A massive protest was reported from Bengaluru’s Town Hall despite the imposition of Section 144. In Mangaluru city, several policemen are said to have sustained injuries and two civilians were in ICU due to violent clashes.

Intellectuals and legal experts are of the opinion that this fire was ignited by the BJP Government’s paranoia to make India a Hindu Rastra by amending the Citizenship Act, 1955, which required an applicant to have resided in India for 11 years to gain citizenship.

There is a strong opinion that the government could have avoided exclusion on the basis of religion and damaging secular principals enshrined in the Constitution.

As per this legislation all persecuted Hindus, Parsis, Sikhs, Buddhists, Jains, and Christians who arrived in India before December 31, 2014, from Bangladesh, Pakistan, or Afghanistan, would be given citizenship even if they do not possess any documents.
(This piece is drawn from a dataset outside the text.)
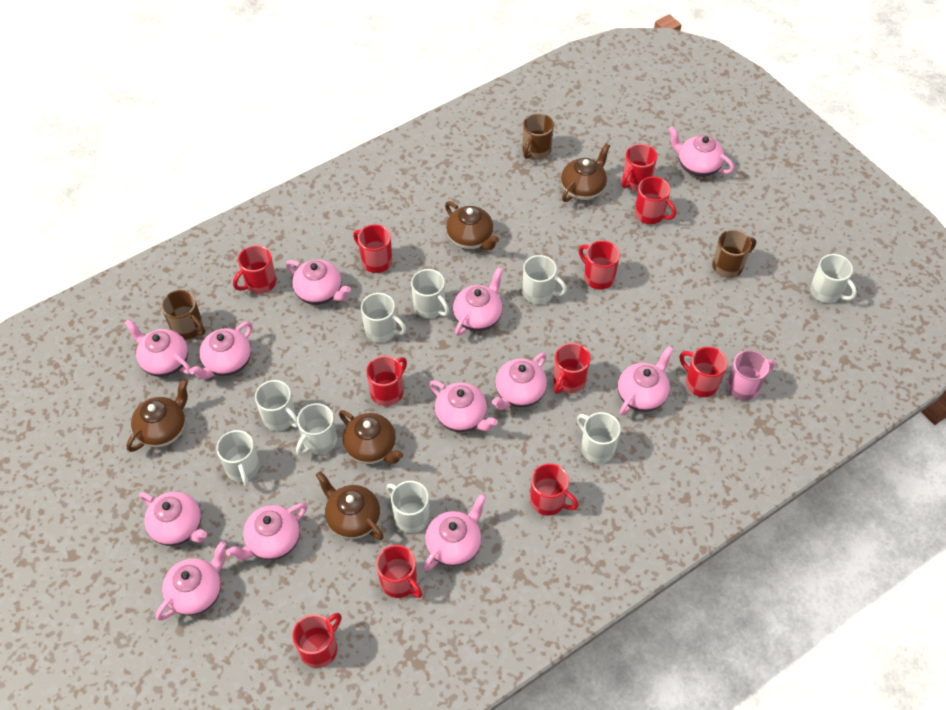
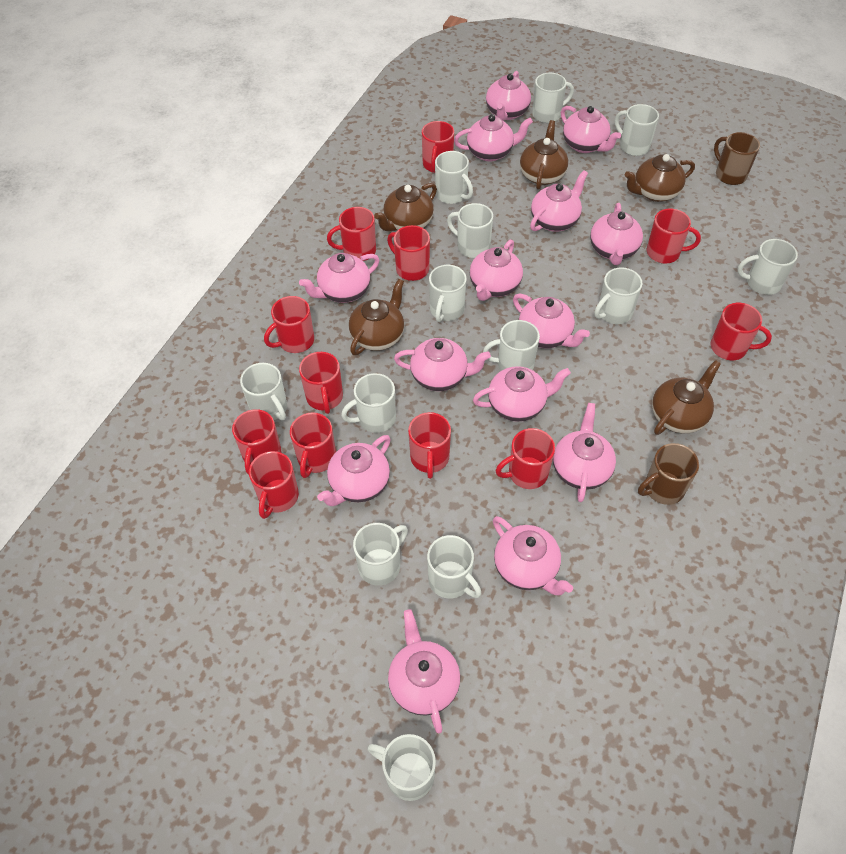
brown mug: 3 -> 2
pink mug: 1 -> 0
pink teapot: 12 -> 14
red mug: 11 -> 12
white mug: 9 -> 13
However, this list does not include persecuted Muslims.

Another debate arising is that instead of mentioning religion as a criterion for granting citizenship, the government could have mentioned “immigrant religious minorities”.

Amid all chaos, the most relevant question is whether there was an emergency due to which India needed this new Act and NRC? The NRC in Assam took a decade and Rs 1,200 crore before it was completed. In order to implement this process across the nation, it would not only consume an insane amount of money but a large number of government employees and machinery too.